Voici un extrait d’un rapport de la Chambre des Communes anglaise sur l’industrie pharmaceutique, dont les conclusions ont été reprises par l’ONU.
« L’industrie pharmaceutique trahit ses responsabilités à l’égard du public et des institutions. Les grandes firmes se sont de plus en plus focalisées sur le marketing, plus que sur la recherche, et elles exercent une influence omniprésente et persistante, non seulement sur la médecine et la recherche, mais sur les patients, les médias, les administrations, les agences de régulation et les politiques. (…) Elle s’est imbriquée dans tout le système, à tous les niveaux. C’est elle qui définit les programmes et la pratique médicale. Elle définit aussi les objectifs de recherche de médicaments sur d’autres priorités que celles de la santé publique, uniquement en fonction des marchés qu’elle peut s’ouvrir. Elle détermine non seulement ce qui est à rechercher, mais comment le rechercher et surtout comment les résultats en seront interprétés et publiés. Elle est maintenant hors de tout contrôle. Ses tentacules s’infiltrent à tous les niveaux. Il faut lui imposer de grands changements. »
Sur les 2.000 médicaments commercialisés (10.000 au total avec les copies), seuls « 200 sont utiles », selon Philippe Even. Michel Thomas, professeur en médecine interne [2] à Bobigny, va plus loin. Il a publié une étude en 2013 recensant 100 médicaments vraiment indispensables.
« On considérait qu’il y avait beaucoup trop de consommation de médicaments en France et qu’il fallait se pencher sur l’essentiel. »
Après validation auprès d’une centaine de médecins internistes français, la liste se réduit aujourd’hui à 85 références, hors traitements de maladies rares et anticancéreux, pour une prise en charge de « 95 % des pathologies de départ ».
Michel Thomas attend avec impatience de voir si, comme prévu dans la loi de santé, une liste des médicaments « préférentiels » inspirés de la sienne verra le jour.
« Le Leem, le syndicat des firmes pharmaceutiques en France, a fait une offensive lors de la discussion de cette loi pour tenter de l’interdire, mais cette proposition a retenu l’aval de l’Assemblée et du Sénat », se félicite-t-il. Reste à savoir quand et comment sera promulguée cette loi de santé, car, comme il le dit, « les décrets d’application peuvent tout changer ».
Manipuler le baromètre thérapeutique
Cette surconsommation de médicaments est encouragée par les labos. Première technique : modifier le seuil à partir duquel le médecin doit prescrire. Prenons l’exemple de l’hypertension, à l’origine de troubles cardiovasculaires, qui représente la moitié du marché médicamenteux de la cardiologie, selon Philippe Even, ex-président de l’institut Necker [1] et fervent militant anticorruption.

▶ _SÉRIE D'EXERCICES_
• a. Réécrivez plus brièvement le paragraphe du texte présenté qui commence par « Sur les 2.000 médicaments commercialisés », en conservant ses faits principaux.
• b. Résumez le texte présenté en trois phrases.

▶ _DONNÉES PRÉSENTÉES_
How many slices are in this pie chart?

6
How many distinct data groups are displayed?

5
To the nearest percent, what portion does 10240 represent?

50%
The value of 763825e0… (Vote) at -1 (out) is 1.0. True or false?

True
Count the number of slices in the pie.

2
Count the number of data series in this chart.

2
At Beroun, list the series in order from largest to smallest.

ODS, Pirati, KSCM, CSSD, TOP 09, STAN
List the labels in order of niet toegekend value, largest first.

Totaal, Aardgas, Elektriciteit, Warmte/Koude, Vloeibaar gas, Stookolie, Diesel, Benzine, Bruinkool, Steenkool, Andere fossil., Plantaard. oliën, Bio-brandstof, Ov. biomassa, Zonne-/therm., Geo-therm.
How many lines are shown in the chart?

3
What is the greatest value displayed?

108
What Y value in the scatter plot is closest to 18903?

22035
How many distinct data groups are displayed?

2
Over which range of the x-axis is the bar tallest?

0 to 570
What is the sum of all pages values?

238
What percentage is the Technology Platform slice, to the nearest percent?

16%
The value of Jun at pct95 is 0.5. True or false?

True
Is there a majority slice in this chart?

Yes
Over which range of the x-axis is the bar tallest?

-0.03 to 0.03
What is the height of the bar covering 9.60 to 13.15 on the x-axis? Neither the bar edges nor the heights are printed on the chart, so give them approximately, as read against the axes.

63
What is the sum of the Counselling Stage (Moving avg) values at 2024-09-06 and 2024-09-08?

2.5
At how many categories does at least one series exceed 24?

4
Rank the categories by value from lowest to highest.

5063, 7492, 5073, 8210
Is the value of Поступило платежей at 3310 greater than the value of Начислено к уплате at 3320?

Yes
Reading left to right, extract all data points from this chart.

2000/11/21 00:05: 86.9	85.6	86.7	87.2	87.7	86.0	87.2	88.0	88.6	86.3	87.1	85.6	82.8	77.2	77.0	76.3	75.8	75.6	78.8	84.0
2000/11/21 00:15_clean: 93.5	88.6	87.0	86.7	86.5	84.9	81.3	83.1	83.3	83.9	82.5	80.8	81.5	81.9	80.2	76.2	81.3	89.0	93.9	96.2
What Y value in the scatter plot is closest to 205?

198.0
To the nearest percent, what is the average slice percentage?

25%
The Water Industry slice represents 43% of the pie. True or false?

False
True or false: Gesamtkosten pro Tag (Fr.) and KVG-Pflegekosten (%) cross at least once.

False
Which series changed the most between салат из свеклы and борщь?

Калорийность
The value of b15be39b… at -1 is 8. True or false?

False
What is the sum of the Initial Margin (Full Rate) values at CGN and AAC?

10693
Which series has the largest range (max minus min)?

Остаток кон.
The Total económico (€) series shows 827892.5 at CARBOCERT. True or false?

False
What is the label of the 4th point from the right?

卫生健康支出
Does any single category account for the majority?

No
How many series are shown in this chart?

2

▶ _LISTE DES RÉPONSES_
• a. Selon Philippe Even, seuls 200 des 2.000 médicaments commercialisés (10.000 avec les copies) sont utiles. Michel Thomas, professeur de médecine interne à Bobigny, va plus loin : en 2013, il a publié une étude recensant 100 médicaments vraiment indispensables.

• b. Un rapport de la Chambre des Communes anglaise, repris par l'ONU, accuse l'industrie pharmaceutique de privilégier le marketing plutôt que la recherche, d'exercer son influence sur tout le système de santé et d'échapper à tout contrôle. Selon Philippe Even, seuls 200 des 2.000 médicaments commercialisés sont utiles, et Michel Thomas a établi une liste de médicaments indispensables, aujourd'hui réduite à 85 références, dont pourrait s'inspirer une liste de médicaments « préférentiels » prévue par la loi de santé. Les laboratoires encouragent la surconsommation de médicaments, notamment en modifiant le seuil à partir duquel le médecin doit prescrire.